Influenced by Chavez
During one of Chavez’s trips to California labor camps, he visited the Serna family, who traveled along the migrant trail from Texas to Salinas Valley looking for work. Francisco Serna joined the farmworkers’ movement after Chavez’s visit.
A lead UFW organizer, Serna also worked as Chavez’s assistant and bodyguard and with the union’s legal branch “Legal Eagles.” Before attending UCSC in 1976, Serna’s last job with UFW was to provide security for Chavez and Ted Kennedy at the farmworkers’ convention in Fresno.
“I was lucky enough to have spent time with Cesar,” Serna said. “To me, Cesar was a giant in that he never backed down.”
Serna worked with UCSC’s Education Opportunity Program (EOP) and served as director of the Beach Flats Community Center.
Chavez’s words reached laborers throughout the country, inspiring demands for equal pay and safe working conditions. Chavez motivated a 17-year-old Alejandrez to organize a strike with seven fellow farmworkers, shutting down the machines used to cut, wash and package melons.
“As Cesar Chavez said, ‘We should get paid more and we should be organized,’” Alejandrez said. “We had no water in the fields, no toilets.”
Of all the workers who manned different stages of melon picking, melon pitchers’ jobs were the lowest paid of them all at $1.65 an hour.
“After negotiating with [our bosses], they gave us a raise to $1.95 an hour,” Alejandrez said. “We looked at each other and said, ‘That really wasn’t a lot of gain.’ But what it showed was that eight young men, if we came together and organized, we could stop the machine.”
“From then on, for myself, I have taken on social issues,” Alejandrez said.
During his time at UCSC, Alejandrez founded Barrios Unidos, a youth violence prevention organization. He has gone on peace delegations around the world with the United Nations.
Activists on Campus
“When I came to campus, my activism didn’t stop,” Serna said.
Though Serna said he didn’t meet many welcoming professors, those who were welcoming made a lasting impression on him.
“There were some unbelievable human beings who were teachers. They would take us into their homes and take us into their confidence,” Serna said. “As a result, they would change, their families would change, their children would change. And the institution would change.”
Looking at UCSC activism now, Serna says the issues are different, but Chavez’s general message remains as relevant today as in the 1970s. That message is one of collective action and hope for the future.
“You cannot take the activism we took up. That was our battle. You gotta take your own,” Serna said. Students at UCSC are heeding this advice and cultivating new ways to continue Chavez’s legacy on campus.
Current student Andres Arias uses UCSC’s research capabilities to do what he calls “engaged scholarship.” Through the Working for Dignity project, Arias and other students found that over 56 percent of Santa Cruz low-wage workers are Latinx.
Over the years, the concentration of Latinx workers in the service sector has grown. It is an area of employment with low wages and few benefits.
“It went from agricultural work to service sector work,” Arias said. “The vision of Cesar Chavez is something we’re still fighting for through the work that we’re doing.” The Working for Dignity researchers found patterns of wage theft, discrimination, harassment and unsafe or unhealthy working conditions. They work to provide a record of these violations and inform workers of their rights.
UCSC has held a convocation in the memory of Cesar Chavez for the last 12 years to highlight leaders who preserve his message through community engagement and activism.
“The Cesar Chavez Convocation is continuing the legacy. It’s continuing to advocate for this ideal that Cesar Chavez envisioned,” Arias said. “And that’s the legacy we’re trying to continue.”
Serna is looking to the next generation of UCSC students to continue building on Chavez’s message.
“With this verse I say farewell
From this famed California.
If you have not been well-versed,
Pardon my meager effort
But what this ballad expresses –
Are all things that happened to me.”
The 13th annual Cesar Chavez Convocation will be held May 18 at the College Nine and Ten Multipurpose Room at 7 p.m.

▶ Study questions
1. Using the article on Cesar Chavez's influence at UCSC, decide whether each statement agrees with it, and support each yes or no with the deciding words quoted from the article.
(a) Melon pitchers earned $1.65 an hour, the lowest pay among the melon workers.
(b) Alejandrez organized the strike with ten fellow farmworkers.
(c) Serna founded Barrios Unidos.
2. Translate this sentence from the article on Cesar Chavez's influence at UCSC into Spanish: "Over the years, the concentration of Latinx workers in the service sector has grown."
3. Answer these questions using the article on Cesar Chavez's influence at UCSC.
(a) In what year did Serna start attending UCSC?
(b) What share of Santa Cruz low-wage workers did the Working for Dignity project find to be Latinx?
(c) In what room will the 13th annual Cesar Chavez Convocation be held?
Rely only on the article above for every answer.

▶ Stored data entries
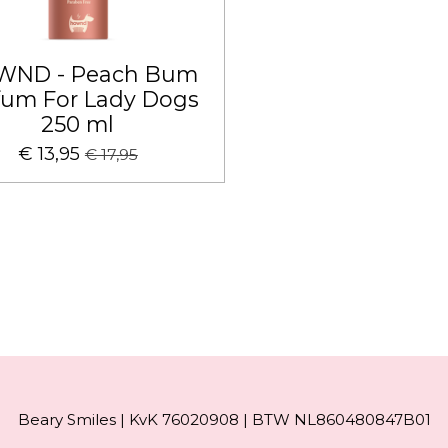
WND - Peach Bum
fum For Lady Dogs
250 ml
€ 13,95
€ 17,95
Beary Smiles | KvK 76020908 | BTW NL860480847B01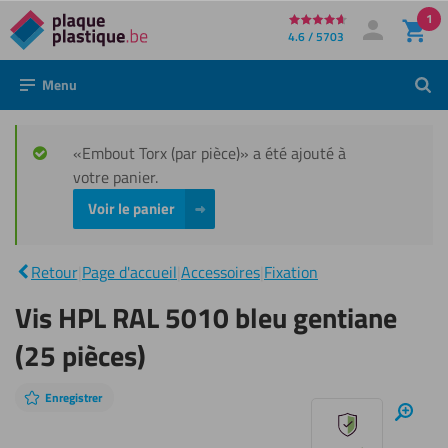
1
Directement
4.6 / 5703
Mon compte
Se connecter
au
Menu
Rech
contenu
«Embout Torx (par pièce)» a été ajouté à
votre panier.
Voir le panier
Vis HPL
RAL
5010
|
bleu
Retour
|
Page d'accueil
|
Accessoires
|
Fixation
gentiane
(25
Vis HPL RAL 5010 bleu gentiane
pièces)
(25 pièces)
Enregistrer
Sauter
Zoom
avant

▶ Solutions per task
1.
(a) Yes: "melon pitchers’ jobs were the lowest paid of them all at $1.65 an hour"
(b) No: "organize a strike with seven fellow farmworkers"
(c) No: "Alejandrez founded Barrios Unidos"

2. Con los años, la concentración de trabajadores latinx en el sector de servicios ha crecido.

3.
(a) 1976
(b) Over 56 percent
(c) The College Nine and Ten Multipurpose Room